There are differences between §1447(c) and Rule 11: movants
must meet different standards and Rule 11 recognizes greater
discretion to fashion appropriate deterrents. Because of its
flexibility, Rule 11 provides a sufficient deterrent against
removal abuses. Cf. Arthur Andersen LLP v. Carlisle, 556 U.S.
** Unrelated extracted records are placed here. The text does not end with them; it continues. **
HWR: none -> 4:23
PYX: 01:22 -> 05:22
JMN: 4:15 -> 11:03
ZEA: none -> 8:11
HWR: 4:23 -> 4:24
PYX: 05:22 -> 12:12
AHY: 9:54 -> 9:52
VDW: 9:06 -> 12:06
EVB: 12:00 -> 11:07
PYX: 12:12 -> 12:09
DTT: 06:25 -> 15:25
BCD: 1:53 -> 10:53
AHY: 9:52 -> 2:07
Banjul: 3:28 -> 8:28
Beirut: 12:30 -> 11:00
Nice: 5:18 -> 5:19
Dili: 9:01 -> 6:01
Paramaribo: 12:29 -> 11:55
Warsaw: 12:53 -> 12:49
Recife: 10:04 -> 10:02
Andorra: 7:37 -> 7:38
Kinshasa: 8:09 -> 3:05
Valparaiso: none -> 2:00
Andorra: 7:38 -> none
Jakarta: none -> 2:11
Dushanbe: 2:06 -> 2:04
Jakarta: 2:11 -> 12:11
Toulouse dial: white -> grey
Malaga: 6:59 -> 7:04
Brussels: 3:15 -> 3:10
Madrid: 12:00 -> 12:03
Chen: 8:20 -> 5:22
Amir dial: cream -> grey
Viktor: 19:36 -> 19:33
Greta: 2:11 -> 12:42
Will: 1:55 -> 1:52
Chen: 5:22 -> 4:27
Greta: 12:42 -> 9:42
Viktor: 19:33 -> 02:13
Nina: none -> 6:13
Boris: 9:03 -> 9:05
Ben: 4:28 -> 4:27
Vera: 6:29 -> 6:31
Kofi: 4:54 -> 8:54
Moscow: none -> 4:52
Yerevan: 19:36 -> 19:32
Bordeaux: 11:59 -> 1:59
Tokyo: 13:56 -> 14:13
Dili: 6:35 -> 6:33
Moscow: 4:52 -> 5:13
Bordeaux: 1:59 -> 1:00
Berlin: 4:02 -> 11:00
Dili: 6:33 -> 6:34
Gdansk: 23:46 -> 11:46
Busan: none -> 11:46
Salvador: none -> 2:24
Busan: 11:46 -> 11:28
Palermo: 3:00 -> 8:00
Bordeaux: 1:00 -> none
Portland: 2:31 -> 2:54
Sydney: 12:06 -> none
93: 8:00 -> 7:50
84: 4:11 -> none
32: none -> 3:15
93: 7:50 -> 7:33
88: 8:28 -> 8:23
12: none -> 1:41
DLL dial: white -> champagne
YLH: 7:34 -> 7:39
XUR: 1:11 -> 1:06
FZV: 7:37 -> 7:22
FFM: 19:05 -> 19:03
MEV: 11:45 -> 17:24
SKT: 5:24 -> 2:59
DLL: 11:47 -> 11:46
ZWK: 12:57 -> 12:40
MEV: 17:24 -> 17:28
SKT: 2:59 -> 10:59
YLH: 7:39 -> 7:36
624, 629 (2009) (Federal Rule of Appellate Procedure 38
provides an adequate guard against abuses of the right to appeal
under the Federal Arbitration Act).

                           *    *   *

        We presume each litigant bears its own fees and costs,
and we do not see a specific and explicit indication of
Congress’s intent to displace that presumption for remands not
specified in § 1447(c). A remand to enforce a forum selection
clause is not a remand specified in § 1447(c). Accordingly, we
hold that the District Court lacked the authority to award
attorney fees under § 1447(c) when Zaycosky properly
removed a case within the District Court’s subject matter
jurisdiction. We will vacate the fee award.